ER: This was a pretty good representative for the whole AAA in WWF experiment as a whole: Two guys - who honestly may as well not have been given names - thrown into the ring with no kind of hype, killing themselves to little reaction, while Vince talks to Sunny, and Sunny grinds on Hugo Savinovich during the most dangerous highspot of the match, assuring that nobody calls it. There is also a running thread of powerbombs getting a bigger crowd reaction than any other highspot the AAA luchadors do. It's as if planchas and tornillos confuse them, but a guy getting splatted with a big powerbomb is a universally accepted thud. Vince calls two spots that were supposed to miss (including a big sky twister press from Super Nova) as if they were blown spots, and seemingly nobody in the arena notices when Super Nova hits a crazy tope con giro into El Mosco, while Mosco is *seated* on the entrance ramp. Nova covered a lot of distance, the visual looked incredible...but admittedly, Sunny's black dress *was* impossibly tight.

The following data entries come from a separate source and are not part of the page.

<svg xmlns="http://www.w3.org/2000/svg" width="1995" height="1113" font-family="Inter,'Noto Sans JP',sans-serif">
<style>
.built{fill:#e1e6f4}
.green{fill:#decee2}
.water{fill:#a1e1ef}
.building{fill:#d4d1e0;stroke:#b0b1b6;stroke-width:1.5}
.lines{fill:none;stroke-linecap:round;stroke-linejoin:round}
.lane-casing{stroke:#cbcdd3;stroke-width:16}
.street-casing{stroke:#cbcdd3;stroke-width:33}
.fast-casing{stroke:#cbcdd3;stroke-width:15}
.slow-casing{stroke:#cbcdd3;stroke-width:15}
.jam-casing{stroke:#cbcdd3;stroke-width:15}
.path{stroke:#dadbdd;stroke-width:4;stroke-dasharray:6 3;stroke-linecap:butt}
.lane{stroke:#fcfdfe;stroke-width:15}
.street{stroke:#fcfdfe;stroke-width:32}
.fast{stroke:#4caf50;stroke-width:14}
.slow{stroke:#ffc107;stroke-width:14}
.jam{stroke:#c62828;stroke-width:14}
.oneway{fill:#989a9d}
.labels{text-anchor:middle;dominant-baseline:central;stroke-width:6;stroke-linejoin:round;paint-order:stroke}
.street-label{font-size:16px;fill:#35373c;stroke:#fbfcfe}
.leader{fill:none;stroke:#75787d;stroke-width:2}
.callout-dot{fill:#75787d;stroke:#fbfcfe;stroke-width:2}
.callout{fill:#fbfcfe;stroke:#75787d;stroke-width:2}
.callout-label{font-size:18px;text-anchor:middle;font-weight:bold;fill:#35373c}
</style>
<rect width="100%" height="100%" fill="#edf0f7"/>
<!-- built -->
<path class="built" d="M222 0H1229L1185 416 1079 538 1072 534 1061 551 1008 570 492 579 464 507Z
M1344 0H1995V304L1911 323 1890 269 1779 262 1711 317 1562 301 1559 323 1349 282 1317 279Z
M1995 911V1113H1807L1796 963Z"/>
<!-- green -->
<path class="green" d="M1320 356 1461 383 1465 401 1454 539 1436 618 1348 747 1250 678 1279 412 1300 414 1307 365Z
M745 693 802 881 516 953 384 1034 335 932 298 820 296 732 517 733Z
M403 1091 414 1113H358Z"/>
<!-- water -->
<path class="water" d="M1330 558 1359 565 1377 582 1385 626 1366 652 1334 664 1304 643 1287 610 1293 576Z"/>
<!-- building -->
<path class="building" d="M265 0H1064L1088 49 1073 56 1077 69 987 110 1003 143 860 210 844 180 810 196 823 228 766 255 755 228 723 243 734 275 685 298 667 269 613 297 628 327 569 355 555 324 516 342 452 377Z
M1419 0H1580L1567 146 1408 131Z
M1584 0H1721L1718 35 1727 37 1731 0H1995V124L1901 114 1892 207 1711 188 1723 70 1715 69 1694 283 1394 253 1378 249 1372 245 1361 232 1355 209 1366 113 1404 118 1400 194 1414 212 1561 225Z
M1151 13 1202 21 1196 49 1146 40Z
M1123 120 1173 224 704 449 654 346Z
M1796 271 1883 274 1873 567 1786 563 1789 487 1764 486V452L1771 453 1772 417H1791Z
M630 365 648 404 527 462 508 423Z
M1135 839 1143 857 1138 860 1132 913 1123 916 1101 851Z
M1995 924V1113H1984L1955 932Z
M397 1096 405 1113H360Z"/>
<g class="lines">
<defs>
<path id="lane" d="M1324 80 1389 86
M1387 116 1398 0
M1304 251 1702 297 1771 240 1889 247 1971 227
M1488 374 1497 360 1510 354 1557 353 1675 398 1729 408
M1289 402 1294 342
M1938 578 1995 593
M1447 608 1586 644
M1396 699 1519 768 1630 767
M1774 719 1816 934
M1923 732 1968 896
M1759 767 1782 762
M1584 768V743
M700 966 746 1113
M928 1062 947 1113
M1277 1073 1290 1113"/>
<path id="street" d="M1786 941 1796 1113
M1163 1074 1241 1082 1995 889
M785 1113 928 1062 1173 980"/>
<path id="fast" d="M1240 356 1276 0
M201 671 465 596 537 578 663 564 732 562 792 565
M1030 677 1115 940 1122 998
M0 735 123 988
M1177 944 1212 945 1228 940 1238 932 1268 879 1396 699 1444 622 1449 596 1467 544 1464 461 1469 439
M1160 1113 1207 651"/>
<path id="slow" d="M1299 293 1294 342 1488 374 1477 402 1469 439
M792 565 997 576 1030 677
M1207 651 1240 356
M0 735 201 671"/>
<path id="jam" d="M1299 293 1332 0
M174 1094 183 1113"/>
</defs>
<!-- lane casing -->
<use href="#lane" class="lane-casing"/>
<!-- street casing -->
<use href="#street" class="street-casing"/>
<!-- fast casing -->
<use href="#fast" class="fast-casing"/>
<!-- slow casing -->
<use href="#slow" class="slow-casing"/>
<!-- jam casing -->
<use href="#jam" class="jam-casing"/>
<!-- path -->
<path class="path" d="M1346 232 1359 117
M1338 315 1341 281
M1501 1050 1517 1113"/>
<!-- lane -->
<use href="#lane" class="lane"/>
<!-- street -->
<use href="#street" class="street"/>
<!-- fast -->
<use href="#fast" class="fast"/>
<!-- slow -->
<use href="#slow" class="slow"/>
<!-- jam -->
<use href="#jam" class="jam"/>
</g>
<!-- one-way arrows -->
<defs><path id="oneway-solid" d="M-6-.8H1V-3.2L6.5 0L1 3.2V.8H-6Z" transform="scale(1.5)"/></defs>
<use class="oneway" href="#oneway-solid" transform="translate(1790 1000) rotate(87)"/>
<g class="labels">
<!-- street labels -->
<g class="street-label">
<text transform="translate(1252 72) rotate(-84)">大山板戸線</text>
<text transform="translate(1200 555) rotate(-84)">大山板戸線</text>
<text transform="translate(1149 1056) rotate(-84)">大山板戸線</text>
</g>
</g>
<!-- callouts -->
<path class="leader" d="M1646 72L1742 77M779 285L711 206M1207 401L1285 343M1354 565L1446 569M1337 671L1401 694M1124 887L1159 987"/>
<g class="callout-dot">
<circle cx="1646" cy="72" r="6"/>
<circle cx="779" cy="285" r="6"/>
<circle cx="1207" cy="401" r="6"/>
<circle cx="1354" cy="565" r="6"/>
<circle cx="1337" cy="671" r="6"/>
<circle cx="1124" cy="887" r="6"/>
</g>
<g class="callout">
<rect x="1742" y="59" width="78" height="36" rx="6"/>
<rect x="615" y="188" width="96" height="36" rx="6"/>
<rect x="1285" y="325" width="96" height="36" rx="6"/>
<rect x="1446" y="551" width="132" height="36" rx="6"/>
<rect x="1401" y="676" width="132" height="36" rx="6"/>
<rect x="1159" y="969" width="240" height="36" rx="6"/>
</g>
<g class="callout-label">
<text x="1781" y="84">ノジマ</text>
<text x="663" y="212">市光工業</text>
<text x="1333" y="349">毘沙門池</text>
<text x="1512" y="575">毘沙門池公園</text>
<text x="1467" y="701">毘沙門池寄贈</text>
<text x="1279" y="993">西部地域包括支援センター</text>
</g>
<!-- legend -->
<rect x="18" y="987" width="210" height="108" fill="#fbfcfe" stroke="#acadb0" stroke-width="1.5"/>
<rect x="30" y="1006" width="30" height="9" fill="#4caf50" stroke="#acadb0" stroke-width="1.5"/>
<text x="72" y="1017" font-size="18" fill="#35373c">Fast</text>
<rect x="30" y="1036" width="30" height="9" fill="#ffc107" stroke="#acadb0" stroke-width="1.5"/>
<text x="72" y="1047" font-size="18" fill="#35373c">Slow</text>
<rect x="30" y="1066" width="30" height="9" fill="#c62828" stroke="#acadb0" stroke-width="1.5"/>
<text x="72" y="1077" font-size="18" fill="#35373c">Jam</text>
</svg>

El Mosco/El Pantera vs. Taka Michinoku/Scott Taylor WWF Shotgun 11/8/97

ER: So the AAA showcase experience was long over, but they brought Mosco back for a one-off, a way to pad their burgeoning LightHeavyweight division before they also lost interest in that a few months later. I don't think I've ever seen this match, and it rules. It starts with Mosco leading Scott Taylor through some cruiser offense that felt very atypical for Taylor. Taylor broke out a headscissors and a big cannonball off the apron, then hit a missile dropkick and landed on his feet like he was Bruce Lee out here with early 90s Brian Pillman hair. Mosco would get to shine a bit later, but early on it was all about leading Taylor through fun and passable lucha sequences. The real money was in the Taka/Pantera exchanges, and they cruelly cut who knows how much out of our time with them for commercial purposes. The second Pantera tagged in he hit a gorgeous rolling armdrag on Taka, rolling smoothly right over his back and sending Taka to the floor. Pantera does his dope rolling headscissors to the apron, that sends Taka crashing hard to the floor (a move they'd get to do on PPV a couple months later, which is a crazy PPV singles match we got, in retrospect), and then Pantera just obliterates Taka with a tope, running from the apron and diving past the ringpost. The lunatic even did it through the ring corner where the steps were, the worst of the four corners to try that lunacy. Mosco and Pantera control segment was nice, from the simple things like a picture perfect tandem drop toehold on Taylor, to a cool as hell springboard flipping legdrop from Mosco. The ending is pretty simple, as obviously we know Taka is winning all of these matches, and at a certain point they kinda rush into go home mode and Take just starts dropping Mosco with kicks, a nice brainbuster, and the Michinoku driver. So a simple way to wrap things up, but the whole match was filled with gold, the types of things nobody else was doing on WWF TV at the time. Mosco looked great in all of his WWF appearances, but there was clearly nothing he could have actually done in the ring to get hired. The fact we got a dozen or two Pantera matches in WWF was an actual lucha miracle.